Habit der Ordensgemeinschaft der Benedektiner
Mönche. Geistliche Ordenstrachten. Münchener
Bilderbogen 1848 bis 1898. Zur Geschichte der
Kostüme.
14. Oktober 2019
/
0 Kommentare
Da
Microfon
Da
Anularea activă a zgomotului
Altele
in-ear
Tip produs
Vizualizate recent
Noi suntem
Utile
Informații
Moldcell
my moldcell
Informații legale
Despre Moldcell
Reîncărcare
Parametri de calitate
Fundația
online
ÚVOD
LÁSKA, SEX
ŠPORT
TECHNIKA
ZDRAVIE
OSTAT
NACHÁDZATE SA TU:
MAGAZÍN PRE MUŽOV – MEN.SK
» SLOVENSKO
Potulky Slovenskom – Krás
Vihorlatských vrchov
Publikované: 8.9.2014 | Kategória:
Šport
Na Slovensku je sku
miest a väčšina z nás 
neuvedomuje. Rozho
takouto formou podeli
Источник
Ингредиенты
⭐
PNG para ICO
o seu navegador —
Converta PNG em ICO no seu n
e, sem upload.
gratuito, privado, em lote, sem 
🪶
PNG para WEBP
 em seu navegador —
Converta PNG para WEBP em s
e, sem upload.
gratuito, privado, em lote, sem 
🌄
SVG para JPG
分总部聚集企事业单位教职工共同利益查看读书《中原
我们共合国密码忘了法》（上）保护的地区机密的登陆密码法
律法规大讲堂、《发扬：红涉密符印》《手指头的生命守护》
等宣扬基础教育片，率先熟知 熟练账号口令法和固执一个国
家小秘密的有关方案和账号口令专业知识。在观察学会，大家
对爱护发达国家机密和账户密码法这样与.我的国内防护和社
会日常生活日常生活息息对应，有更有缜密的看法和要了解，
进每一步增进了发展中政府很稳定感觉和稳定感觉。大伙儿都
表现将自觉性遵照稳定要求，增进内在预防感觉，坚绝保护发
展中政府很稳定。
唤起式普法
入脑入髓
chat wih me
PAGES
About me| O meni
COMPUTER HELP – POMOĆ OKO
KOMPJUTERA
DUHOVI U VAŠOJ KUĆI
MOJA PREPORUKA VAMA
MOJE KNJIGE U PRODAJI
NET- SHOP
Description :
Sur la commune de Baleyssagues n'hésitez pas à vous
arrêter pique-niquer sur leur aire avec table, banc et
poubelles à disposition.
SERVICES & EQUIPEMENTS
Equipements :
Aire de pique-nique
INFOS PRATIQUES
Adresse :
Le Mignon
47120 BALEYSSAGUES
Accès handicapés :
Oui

------------------------------------------------------------------------

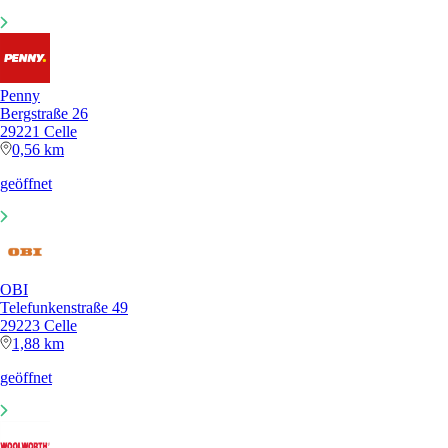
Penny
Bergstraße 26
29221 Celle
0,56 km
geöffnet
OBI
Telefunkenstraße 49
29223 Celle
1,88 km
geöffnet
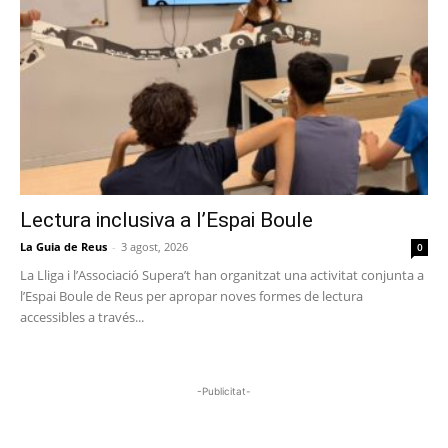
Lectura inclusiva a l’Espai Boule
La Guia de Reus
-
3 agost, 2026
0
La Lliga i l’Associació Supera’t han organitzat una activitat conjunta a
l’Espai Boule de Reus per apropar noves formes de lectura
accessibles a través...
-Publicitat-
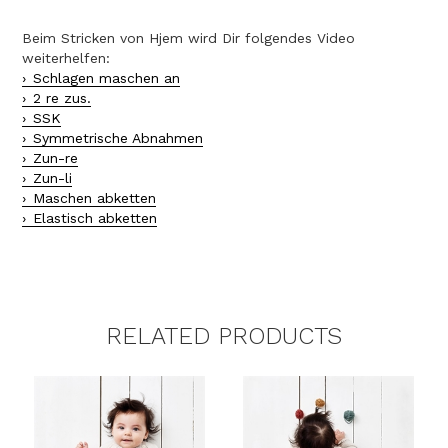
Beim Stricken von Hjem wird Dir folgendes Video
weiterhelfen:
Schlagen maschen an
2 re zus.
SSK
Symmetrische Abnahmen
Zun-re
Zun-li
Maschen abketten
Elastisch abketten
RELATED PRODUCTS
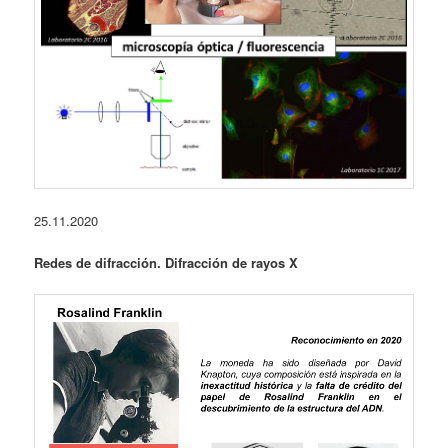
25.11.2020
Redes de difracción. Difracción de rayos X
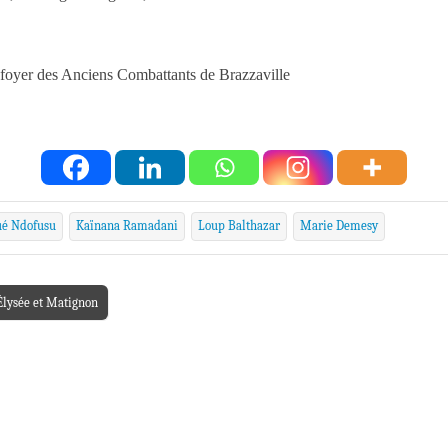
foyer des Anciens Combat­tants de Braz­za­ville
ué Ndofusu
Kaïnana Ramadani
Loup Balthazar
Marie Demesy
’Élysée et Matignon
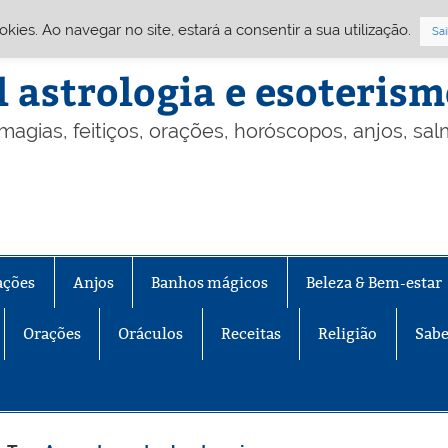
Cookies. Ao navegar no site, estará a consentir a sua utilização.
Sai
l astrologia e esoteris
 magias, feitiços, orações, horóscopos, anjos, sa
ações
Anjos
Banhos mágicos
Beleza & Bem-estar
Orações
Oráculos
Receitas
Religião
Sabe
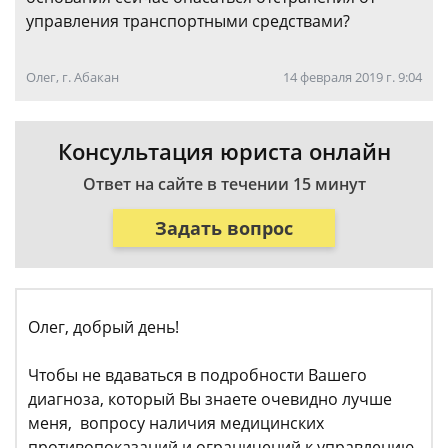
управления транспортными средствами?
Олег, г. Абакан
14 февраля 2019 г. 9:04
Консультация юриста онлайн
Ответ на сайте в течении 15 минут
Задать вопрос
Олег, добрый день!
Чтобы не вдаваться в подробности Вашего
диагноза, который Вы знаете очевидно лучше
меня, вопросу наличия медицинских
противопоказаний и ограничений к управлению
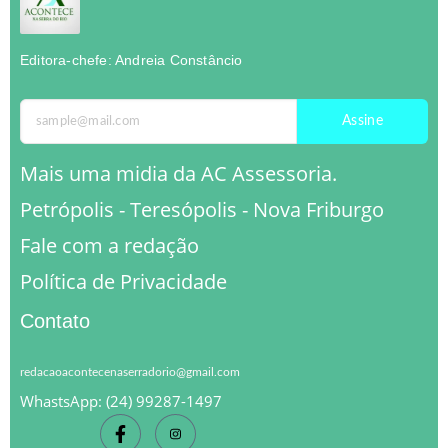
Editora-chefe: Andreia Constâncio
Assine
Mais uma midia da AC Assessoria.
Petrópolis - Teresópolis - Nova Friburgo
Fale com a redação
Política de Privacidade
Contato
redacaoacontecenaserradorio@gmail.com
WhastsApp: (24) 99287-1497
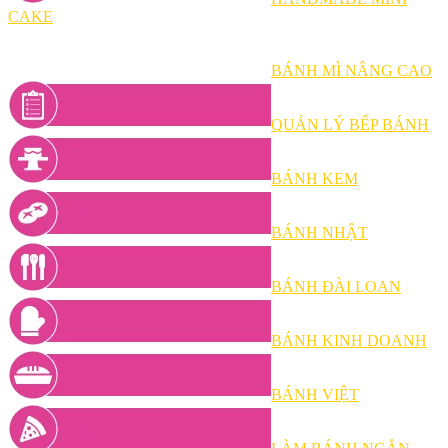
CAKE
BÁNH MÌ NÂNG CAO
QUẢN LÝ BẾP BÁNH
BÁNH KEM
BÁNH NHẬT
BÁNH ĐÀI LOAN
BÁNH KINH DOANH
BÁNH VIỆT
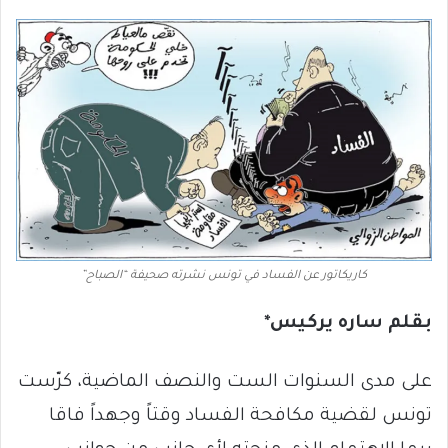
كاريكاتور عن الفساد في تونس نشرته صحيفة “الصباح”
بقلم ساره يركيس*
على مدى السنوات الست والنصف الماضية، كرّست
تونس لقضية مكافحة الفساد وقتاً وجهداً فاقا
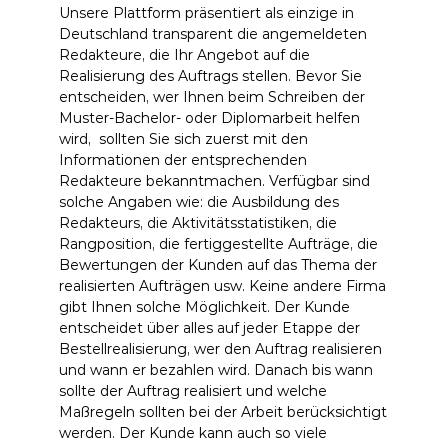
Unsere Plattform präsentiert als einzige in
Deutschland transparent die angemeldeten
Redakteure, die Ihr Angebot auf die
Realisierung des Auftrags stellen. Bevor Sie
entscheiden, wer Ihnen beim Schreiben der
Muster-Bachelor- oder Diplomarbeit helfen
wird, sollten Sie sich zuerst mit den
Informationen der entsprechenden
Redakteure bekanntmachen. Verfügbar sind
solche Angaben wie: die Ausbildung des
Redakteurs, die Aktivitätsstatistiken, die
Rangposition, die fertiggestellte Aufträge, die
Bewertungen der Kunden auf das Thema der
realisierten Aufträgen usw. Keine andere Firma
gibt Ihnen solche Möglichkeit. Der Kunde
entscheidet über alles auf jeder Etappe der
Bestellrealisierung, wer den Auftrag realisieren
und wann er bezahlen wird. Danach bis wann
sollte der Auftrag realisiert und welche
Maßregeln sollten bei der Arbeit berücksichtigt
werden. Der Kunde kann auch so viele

------------------------------------------------------------------------

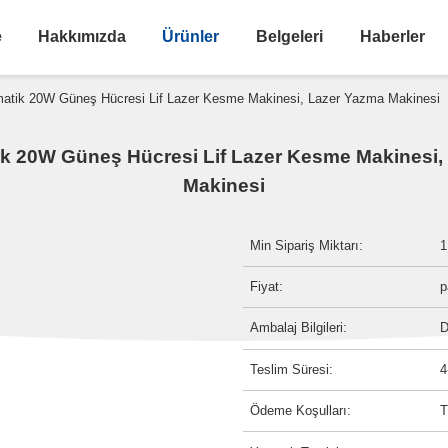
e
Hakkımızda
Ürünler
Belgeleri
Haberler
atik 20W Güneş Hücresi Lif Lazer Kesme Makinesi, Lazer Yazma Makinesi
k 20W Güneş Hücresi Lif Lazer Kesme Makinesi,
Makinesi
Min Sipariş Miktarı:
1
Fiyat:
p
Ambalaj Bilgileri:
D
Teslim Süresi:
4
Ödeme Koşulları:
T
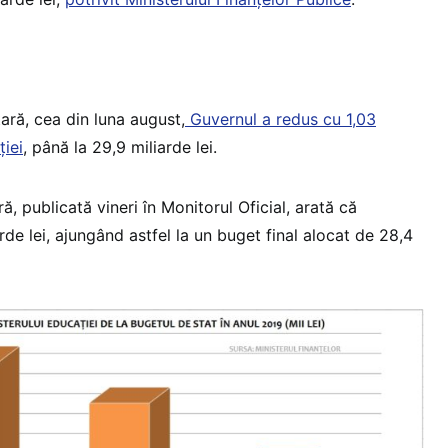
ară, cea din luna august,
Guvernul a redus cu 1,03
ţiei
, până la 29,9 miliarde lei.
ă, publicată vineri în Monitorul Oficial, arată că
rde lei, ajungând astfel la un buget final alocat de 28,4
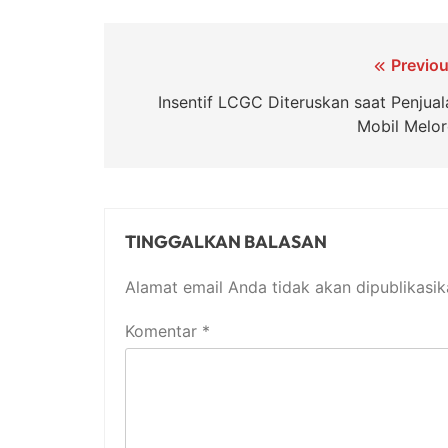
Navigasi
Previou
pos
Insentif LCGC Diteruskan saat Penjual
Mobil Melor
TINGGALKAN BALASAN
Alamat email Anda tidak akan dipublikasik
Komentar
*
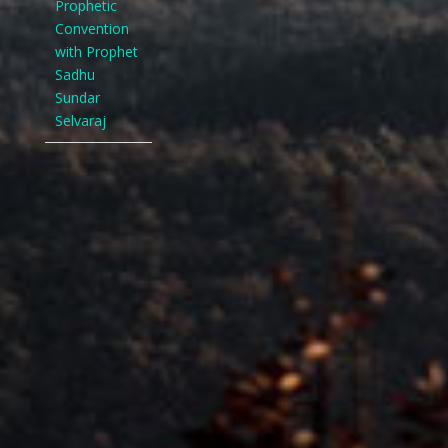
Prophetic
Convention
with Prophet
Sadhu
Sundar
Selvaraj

------------------------------------------------------------------------

[INSTRUCCIONES A SEGUIR]: ¿Qué líneas de arriba contienen la palabra "solche"? Extráelas todas, teniendo en cuenta mayúsculas y minúsculas.

[RESPUESTA ESCRITA]:
solche Angaben wie: die Ausbildung des
gibt Ihnen solche Möglichkeit. Der Kunde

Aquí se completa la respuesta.